Sorta Like a Rock Star by Matthew Quick
Novel: Sorta Like a Rock Star by Matthew Quick | Goodreads
Release Date: May 1, 2010
Publisher: Little, Brown and Company
Amber Appleton lives in a bus. Ever since her mom’s boyfriend kicked them out, Amber, her mom, and her totally loyal dog, Bobby Big Boy (aka Thrice B) have been camped out in the back of Hello Yellow (the school bus her mom drives). Still, Amber, the self-proclaimed princess of hope and girl of unyielding optimism, refuses to sweat the bad stuff. But when a fatal tragedy threatens Amber’s optimism—and her way of life, can Amber continue to be the rock star of hope? With an oddball cast of characters, and a heartwarming, inspiring story, this novel unveils a beautifully beaten-up world of laughs, loyalty, and hard-earned hope.
Every once in a while, I come across a book beating with so much vibrancy and vitality that every chapter leaves me feeling invigorated. The conflicts are real and engaging, and the characters are complex enough to thrive in the real world. Rare and powerful, novels like this seem tantalizingly tangible. Sorta Like a Rock Star is one of these stories, and its cast of misfits bring it to life, making history in my mind as some of the best and most lifelike characters of all time.
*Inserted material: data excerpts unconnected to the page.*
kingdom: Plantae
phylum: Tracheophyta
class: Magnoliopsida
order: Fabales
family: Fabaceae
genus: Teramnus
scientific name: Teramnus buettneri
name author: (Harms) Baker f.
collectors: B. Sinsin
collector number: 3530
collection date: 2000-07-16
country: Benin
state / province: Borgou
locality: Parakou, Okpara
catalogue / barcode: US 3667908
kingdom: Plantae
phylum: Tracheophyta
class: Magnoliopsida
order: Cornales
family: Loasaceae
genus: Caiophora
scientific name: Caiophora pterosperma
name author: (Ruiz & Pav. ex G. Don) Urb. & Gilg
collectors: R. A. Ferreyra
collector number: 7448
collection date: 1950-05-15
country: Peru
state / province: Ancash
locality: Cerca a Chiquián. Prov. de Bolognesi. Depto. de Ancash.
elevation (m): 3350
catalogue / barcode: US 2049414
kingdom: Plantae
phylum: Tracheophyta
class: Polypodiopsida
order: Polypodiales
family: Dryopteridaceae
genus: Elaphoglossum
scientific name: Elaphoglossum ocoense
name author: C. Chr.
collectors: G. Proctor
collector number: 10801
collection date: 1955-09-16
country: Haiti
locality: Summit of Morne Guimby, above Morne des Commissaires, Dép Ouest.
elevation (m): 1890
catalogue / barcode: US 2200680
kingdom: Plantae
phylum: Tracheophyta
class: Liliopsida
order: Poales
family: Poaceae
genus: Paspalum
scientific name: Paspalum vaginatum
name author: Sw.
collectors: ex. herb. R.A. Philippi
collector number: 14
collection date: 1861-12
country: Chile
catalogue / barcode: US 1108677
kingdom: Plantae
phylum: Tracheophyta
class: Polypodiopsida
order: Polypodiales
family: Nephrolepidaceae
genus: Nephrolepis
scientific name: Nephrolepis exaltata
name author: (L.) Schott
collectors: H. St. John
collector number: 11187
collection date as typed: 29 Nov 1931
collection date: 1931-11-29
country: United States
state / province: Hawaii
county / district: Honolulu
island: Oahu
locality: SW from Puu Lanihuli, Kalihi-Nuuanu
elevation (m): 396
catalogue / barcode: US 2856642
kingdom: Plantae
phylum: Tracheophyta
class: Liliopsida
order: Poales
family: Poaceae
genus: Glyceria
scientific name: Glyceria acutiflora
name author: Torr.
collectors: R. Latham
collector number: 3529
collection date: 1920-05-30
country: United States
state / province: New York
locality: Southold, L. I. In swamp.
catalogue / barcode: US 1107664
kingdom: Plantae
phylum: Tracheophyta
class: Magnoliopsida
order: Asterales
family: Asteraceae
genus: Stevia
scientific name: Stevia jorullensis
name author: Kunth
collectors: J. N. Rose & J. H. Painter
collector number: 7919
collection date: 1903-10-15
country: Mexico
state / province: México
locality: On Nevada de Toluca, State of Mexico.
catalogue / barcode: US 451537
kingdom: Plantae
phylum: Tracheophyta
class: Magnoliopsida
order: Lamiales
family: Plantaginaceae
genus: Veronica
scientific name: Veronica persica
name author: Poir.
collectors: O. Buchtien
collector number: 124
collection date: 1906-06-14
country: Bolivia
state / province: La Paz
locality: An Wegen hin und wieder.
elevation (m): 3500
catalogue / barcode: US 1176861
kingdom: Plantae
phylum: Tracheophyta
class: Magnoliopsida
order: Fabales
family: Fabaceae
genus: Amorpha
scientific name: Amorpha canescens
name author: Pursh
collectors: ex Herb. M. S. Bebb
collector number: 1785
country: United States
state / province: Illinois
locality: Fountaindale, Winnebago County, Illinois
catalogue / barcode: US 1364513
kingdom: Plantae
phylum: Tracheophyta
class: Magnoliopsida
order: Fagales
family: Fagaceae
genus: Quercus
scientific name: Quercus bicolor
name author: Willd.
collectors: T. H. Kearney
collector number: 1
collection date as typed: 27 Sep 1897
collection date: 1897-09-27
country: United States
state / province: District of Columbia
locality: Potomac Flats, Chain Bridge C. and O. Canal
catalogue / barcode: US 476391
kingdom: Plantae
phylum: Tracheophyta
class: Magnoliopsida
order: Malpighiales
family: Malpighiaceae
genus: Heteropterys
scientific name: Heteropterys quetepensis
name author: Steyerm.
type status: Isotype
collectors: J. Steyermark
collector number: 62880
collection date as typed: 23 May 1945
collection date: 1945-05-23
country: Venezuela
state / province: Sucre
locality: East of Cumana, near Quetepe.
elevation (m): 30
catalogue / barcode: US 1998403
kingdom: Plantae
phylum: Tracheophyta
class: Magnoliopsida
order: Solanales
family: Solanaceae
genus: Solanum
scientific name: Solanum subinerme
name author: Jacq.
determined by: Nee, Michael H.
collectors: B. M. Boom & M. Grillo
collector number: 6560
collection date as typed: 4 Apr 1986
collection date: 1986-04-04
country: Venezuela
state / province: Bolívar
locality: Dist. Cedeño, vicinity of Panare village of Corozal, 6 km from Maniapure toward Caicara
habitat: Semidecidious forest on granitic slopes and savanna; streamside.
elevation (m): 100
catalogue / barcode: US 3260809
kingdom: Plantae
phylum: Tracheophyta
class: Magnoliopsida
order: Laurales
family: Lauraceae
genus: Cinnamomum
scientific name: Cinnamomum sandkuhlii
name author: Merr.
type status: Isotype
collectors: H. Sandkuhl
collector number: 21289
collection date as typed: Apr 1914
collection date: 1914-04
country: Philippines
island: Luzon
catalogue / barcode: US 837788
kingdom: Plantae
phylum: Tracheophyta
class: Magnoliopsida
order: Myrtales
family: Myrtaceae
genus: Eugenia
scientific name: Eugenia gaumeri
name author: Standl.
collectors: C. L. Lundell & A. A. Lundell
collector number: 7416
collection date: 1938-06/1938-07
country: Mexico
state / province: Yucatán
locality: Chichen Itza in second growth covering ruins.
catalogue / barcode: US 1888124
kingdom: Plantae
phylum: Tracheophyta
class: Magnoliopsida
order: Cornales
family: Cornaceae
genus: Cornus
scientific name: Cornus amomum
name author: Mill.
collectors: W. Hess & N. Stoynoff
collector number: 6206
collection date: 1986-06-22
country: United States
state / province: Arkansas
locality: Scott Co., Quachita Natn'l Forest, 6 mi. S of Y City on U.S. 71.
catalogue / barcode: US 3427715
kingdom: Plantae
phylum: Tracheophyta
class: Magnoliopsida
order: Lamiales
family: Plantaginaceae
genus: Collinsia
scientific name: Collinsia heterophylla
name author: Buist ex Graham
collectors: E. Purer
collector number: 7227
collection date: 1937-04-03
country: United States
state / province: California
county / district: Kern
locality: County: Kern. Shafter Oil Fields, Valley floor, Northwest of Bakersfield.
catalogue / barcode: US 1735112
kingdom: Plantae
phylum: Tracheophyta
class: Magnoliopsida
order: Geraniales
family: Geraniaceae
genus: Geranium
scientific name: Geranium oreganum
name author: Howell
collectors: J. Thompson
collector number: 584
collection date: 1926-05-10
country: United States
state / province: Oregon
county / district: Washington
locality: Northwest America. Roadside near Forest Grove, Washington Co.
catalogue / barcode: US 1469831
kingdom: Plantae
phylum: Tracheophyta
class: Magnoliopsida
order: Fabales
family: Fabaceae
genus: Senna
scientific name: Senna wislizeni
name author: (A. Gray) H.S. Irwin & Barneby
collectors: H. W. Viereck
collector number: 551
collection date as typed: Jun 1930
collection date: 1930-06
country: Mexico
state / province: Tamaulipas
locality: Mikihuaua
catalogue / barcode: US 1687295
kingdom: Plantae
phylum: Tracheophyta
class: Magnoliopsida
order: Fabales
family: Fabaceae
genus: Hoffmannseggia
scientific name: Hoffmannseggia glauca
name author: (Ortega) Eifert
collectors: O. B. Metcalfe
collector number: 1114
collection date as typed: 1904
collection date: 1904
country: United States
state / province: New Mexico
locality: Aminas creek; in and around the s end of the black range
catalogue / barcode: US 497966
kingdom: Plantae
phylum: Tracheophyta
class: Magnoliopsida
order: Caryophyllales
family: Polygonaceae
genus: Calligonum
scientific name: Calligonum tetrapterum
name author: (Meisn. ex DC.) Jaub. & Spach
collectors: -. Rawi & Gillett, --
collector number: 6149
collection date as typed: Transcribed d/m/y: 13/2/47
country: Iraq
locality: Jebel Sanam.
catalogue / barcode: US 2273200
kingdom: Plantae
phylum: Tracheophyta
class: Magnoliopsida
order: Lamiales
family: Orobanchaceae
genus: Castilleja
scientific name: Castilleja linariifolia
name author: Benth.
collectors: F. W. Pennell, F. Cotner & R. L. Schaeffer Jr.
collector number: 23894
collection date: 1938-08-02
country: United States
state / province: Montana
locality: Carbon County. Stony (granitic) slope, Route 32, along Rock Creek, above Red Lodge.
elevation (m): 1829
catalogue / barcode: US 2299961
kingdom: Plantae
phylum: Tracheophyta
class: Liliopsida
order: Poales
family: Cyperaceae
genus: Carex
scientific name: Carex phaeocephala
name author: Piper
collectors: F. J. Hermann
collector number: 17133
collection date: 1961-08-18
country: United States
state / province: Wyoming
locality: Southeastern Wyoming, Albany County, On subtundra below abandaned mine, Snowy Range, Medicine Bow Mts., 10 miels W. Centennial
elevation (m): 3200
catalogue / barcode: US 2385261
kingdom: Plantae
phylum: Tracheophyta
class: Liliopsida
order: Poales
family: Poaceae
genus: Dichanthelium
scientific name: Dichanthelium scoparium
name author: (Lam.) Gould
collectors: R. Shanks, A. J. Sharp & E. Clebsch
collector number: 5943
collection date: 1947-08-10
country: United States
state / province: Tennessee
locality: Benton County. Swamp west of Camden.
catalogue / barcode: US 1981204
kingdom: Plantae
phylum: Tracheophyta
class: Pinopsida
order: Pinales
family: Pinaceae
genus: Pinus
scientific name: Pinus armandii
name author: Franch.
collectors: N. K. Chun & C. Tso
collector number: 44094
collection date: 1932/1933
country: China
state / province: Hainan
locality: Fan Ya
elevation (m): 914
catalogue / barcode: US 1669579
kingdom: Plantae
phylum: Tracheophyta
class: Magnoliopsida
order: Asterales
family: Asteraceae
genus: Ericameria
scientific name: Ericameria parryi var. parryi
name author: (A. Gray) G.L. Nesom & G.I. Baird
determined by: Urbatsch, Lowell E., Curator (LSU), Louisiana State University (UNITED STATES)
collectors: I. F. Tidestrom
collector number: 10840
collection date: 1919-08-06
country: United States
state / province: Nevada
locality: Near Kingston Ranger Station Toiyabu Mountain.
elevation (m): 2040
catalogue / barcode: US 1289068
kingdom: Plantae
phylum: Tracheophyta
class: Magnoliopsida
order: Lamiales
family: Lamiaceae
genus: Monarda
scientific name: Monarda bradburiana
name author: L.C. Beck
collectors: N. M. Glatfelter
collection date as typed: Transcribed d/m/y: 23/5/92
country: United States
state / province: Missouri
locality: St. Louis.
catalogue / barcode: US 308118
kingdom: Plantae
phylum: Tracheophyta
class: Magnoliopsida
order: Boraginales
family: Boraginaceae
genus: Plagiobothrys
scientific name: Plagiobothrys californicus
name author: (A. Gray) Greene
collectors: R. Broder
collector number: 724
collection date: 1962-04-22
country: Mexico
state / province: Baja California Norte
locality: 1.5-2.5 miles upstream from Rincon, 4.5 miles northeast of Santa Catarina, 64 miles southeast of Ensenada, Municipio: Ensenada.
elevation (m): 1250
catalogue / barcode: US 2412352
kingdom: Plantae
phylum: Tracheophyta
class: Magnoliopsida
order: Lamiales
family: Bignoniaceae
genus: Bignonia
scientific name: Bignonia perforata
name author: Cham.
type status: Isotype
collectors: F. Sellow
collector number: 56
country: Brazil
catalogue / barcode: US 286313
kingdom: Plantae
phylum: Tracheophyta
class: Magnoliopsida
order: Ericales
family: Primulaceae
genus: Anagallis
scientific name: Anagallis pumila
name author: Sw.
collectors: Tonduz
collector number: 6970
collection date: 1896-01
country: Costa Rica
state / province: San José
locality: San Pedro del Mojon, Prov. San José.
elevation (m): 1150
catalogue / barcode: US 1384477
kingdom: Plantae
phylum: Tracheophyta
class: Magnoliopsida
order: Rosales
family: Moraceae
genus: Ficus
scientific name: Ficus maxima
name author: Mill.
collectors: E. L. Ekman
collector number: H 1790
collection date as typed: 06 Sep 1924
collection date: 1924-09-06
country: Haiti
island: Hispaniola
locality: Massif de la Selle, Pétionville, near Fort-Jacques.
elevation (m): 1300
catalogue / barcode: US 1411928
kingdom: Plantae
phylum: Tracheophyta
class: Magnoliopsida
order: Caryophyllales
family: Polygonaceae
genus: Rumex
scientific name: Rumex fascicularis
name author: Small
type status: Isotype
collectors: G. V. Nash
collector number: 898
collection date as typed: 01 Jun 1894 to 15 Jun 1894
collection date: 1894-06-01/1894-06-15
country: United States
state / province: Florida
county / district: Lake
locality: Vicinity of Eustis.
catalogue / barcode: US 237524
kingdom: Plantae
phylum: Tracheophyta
Amber Appleton leads this story with witty narration and superhuman strength. Despite dealing with issues I could never understand, she does not whine about living in a bus or having a mother who would rather burn her paycheck at a bar than buy food. Instead, she comments on her situation with her smart and endearing voice, ending some statements with an unironic “word” or an amusing “True? True.” She uses believable solutions, like eating and showering at a close friend’s house, to mitigate her problems, and she plans for a career as a lawyer. Best of all, she thinks of other people’s happiness before her own, which made me respect her more than any fictional person I have encountered in a while. Amber’s character does waver after the tragedy mentioned in the synopsis, but in an emotional way rather than an annoying one. By the time the huge blow hits her, I had grown to love her so much that I empathized with her rather than chastised her for succumbing to her misery. I knew her wallowing would not last forever, so her temporary depression only gave me another reason to cheer for her.
Amber is not the only rock star in this book; the secondary characters are equally amazing. All of the protagonist’s friends and role models have effortless quirks that the author handles with grace. I loved how Quick bestowed members of the supporting cast with disabilities and other issues—one of Amber’s friends has autism, another is wheelchair-bound, and another is a Vietnam War veteran who barely interacts with people other than Amber—without letting these characteristics define them. More importantly, they all offer Amber impressive amounts of support. Amber’s life may seem rough, but she is indescribably lucky to have these caring people for friends.
With issues that leave readers hoping for a happy conclusion and characters who strive to achieve just that, Sorta Like a Rock Star is a gem of a novel that will put a smile on readers’ faces and remind them that they can get past setbacks. I would not want to be any of the characters in this book, but I would love to be more like all of them. After reading their story, I feel inspired to accomplish that goal.